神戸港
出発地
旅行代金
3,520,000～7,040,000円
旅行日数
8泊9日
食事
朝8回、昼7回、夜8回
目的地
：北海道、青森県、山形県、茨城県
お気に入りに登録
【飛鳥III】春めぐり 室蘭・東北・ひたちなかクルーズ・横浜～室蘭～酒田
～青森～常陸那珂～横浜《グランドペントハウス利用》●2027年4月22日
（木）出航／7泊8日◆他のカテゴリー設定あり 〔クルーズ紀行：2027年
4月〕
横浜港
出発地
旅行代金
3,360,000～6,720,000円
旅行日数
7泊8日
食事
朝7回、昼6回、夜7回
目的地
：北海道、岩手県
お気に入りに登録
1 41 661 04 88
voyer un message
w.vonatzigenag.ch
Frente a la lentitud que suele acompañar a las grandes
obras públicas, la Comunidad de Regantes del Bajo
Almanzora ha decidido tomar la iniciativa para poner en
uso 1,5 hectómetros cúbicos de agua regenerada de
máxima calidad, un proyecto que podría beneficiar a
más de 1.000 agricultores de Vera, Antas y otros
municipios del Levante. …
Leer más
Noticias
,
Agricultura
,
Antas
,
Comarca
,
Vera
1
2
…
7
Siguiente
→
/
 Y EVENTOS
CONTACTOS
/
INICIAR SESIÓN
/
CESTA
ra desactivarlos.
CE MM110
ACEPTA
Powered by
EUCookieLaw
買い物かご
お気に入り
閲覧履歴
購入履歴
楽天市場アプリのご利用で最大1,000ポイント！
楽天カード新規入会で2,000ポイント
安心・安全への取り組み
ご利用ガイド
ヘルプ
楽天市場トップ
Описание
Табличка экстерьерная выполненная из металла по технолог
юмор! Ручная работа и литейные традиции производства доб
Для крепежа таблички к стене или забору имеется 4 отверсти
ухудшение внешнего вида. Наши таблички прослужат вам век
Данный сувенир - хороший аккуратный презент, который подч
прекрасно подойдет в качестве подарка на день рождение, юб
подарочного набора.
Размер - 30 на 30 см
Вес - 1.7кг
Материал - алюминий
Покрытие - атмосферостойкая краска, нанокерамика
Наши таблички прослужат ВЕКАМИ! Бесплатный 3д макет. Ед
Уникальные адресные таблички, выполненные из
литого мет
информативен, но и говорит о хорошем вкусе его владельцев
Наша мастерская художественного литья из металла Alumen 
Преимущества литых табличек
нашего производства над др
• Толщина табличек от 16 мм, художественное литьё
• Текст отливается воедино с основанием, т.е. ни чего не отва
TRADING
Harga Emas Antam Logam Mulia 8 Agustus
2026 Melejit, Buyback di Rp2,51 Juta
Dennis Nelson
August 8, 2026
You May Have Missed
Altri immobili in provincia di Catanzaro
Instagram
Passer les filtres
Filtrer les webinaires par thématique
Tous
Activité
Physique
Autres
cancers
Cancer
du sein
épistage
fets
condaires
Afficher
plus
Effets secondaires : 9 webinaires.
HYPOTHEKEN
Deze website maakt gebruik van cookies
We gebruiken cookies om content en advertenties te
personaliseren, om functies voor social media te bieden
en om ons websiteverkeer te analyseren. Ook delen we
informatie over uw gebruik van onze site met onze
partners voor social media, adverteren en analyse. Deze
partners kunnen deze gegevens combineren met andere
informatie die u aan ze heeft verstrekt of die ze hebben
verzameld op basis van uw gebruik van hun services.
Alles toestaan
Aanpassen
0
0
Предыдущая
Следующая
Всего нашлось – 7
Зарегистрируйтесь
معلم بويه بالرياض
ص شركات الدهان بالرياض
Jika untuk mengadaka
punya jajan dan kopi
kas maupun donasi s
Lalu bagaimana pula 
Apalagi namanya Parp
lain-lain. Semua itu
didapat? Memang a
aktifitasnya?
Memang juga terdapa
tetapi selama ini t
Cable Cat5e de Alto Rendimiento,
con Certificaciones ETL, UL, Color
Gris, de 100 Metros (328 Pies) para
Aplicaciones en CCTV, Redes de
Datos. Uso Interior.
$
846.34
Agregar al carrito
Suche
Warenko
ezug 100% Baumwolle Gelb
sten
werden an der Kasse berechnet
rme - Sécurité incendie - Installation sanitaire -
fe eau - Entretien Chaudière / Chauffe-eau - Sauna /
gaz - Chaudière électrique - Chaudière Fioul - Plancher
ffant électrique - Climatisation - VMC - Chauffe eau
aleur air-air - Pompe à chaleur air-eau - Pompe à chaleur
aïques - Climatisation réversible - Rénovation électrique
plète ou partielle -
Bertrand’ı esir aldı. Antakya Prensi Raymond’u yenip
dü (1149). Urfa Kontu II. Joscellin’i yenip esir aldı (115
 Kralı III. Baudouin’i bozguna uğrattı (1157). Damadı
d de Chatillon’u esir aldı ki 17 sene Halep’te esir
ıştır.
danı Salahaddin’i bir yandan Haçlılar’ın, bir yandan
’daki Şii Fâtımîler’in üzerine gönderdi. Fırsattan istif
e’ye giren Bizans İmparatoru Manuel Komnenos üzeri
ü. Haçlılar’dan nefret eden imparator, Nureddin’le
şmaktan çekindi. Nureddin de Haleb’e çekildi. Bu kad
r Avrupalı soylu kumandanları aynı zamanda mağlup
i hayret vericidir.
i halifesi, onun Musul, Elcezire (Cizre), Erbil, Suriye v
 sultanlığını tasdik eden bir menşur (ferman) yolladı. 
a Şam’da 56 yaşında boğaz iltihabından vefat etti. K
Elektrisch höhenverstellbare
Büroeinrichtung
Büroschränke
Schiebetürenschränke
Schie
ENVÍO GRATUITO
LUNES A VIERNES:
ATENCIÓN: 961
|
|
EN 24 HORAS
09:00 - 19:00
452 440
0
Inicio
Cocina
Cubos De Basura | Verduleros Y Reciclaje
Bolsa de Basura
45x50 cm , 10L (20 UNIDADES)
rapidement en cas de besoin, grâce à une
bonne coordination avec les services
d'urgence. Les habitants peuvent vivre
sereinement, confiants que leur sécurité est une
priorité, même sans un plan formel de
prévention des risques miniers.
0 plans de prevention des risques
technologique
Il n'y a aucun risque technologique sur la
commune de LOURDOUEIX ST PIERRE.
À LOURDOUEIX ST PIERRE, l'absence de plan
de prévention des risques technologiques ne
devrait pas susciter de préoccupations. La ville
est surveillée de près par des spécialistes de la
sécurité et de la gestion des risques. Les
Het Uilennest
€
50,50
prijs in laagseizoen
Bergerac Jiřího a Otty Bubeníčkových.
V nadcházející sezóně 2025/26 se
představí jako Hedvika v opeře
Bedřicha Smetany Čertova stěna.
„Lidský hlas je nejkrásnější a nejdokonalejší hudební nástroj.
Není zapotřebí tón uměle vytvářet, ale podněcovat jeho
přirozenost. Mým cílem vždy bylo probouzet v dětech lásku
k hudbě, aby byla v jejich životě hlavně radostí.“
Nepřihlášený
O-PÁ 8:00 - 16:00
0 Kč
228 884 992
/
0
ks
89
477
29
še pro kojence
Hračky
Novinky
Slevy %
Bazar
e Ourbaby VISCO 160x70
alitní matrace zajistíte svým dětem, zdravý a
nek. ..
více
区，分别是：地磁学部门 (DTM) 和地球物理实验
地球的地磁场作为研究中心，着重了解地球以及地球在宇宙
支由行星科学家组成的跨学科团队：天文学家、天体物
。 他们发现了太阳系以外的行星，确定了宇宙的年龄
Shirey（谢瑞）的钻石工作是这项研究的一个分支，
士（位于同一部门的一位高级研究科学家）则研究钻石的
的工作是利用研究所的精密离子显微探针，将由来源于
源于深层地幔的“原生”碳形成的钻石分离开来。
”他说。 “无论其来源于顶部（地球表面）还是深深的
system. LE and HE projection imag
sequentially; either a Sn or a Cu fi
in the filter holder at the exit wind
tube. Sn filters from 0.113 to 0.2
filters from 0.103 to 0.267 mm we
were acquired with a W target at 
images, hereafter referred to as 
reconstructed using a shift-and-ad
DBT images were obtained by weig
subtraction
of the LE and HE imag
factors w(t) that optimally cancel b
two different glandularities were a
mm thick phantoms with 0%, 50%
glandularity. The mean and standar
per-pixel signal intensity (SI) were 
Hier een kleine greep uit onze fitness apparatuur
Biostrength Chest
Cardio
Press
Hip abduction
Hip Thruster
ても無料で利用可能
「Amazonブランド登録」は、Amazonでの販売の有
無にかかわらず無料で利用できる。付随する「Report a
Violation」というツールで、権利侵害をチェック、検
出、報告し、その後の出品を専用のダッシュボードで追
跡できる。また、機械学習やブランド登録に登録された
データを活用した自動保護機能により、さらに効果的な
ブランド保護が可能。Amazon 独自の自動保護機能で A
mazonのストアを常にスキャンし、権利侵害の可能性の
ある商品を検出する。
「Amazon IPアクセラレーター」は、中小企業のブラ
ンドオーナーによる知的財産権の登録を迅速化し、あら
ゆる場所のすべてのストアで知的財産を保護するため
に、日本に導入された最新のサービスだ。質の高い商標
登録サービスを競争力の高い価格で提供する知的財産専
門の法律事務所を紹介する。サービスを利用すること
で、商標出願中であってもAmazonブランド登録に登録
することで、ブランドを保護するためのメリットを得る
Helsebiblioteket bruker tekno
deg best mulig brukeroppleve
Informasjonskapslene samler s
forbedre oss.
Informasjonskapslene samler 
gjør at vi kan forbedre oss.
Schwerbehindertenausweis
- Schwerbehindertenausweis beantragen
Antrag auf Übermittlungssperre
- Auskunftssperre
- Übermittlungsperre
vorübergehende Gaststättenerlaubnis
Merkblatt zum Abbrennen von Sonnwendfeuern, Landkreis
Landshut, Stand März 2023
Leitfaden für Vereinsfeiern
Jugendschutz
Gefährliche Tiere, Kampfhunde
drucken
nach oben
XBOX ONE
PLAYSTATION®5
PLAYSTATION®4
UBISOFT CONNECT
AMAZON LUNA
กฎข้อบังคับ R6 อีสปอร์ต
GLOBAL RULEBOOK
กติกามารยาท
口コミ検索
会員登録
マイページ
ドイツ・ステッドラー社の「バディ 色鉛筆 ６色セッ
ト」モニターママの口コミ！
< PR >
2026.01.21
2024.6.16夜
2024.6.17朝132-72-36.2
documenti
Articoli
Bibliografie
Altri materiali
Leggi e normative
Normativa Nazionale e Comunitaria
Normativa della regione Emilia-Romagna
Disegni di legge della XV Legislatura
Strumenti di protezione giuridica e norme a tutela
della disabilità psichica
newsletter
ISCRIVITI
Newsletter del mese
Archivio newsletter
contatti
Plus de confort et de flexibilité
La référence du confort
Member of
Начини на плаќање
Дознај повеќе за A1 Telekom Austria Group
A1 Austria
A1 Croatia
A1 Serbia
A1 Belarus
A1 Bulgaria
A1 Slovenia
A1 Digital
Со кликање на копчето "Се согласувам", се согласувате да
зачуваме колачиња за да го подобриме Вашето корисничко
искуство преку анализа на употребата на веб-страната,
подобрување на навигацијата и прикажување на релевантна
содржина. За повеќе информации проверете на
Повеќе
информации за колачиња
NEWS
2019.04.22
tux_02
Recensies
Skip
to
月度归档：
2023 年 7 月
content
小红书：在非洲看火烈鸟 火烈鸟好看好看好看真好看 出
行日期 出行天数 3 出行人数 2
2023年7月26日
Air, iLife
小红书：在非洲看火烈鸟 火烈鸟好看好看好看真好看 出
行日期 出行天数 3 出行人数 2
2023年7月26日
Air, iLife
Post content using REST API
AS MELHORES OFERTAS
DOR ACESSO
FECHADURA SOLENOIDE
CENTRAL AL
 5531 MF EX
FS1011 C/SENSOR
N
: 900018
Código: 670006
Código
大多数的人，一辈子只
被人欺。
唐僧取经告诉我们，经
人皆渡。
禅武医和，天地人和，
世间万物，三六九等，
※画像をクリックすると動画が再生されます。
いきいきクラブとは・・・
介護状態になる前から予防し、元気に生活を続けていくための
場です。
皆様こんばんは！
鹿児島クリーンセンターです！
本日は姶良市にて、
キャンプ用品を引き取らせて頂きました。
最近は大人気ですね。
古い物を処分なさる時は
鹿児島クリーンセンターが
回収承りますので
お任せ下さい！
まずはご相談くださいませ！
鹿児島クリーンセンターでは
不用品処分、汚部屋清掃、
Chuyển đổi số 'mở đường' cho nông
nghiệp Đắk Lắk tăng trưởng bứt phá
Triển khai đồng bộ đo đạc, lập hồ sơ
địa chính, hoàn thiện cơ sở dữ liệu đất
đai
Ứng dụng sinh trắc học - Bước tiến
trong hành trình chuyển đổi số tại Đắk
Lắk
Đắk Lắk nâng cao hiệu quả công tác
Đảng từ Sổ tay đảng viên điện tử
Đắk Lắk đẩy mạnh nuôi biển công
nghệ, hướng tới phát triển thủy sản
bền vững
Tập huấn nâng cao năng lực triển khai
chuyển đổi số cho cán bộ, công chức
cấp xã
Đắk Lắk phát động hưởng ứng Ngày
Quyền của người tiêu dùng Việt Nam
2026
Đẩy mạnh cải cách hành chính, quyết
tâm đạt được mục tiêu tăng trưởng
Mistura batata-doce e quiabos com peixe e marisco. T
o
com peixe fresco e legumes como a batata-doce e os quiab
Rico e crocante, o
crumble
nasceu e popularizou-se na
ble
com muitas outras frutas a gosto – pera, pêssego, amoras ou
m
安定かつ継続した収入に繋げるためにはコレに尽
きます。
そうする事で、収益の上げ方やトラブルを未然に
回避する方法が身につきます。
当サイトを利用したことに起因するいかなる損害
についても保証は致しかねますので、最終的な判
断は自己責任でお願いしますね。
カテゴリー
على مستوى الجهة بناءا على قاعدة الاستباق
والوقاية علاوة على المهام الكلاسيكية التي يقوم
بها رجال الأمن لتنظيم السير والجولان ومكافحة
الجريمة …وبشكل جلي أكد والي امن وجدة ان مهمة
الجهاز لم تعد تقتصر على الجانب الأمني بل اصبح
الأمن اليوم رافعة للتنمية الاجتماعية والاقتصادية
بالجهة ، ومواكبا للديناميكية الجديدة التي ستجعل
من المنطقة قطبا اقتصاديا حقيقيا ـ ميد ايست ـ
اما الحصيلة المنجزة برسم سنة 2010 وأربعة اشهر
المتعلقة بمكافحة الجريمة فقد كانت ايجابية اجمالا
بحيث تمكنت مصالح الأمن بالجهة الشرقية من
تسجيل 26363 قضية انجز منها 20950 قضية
· · · · ·
» Exercise instructions: Write out exactly the lines above between the line with "partners voor social" and the line with "Всего нашлось – 7", inclusive, and nothing beyond them.

» Result:
partners voor social media, adverteren en analyse. Deze
partners kunnen deze gegevens combineren met andere
informatie die u aan ze heeft verstrekt of die ze hebben
verzameld op basis van uw gebruik van hun services.
Alles toestaan
Aanpassen
0
0
Предыдущая
Следующая
Всего нашлось – 7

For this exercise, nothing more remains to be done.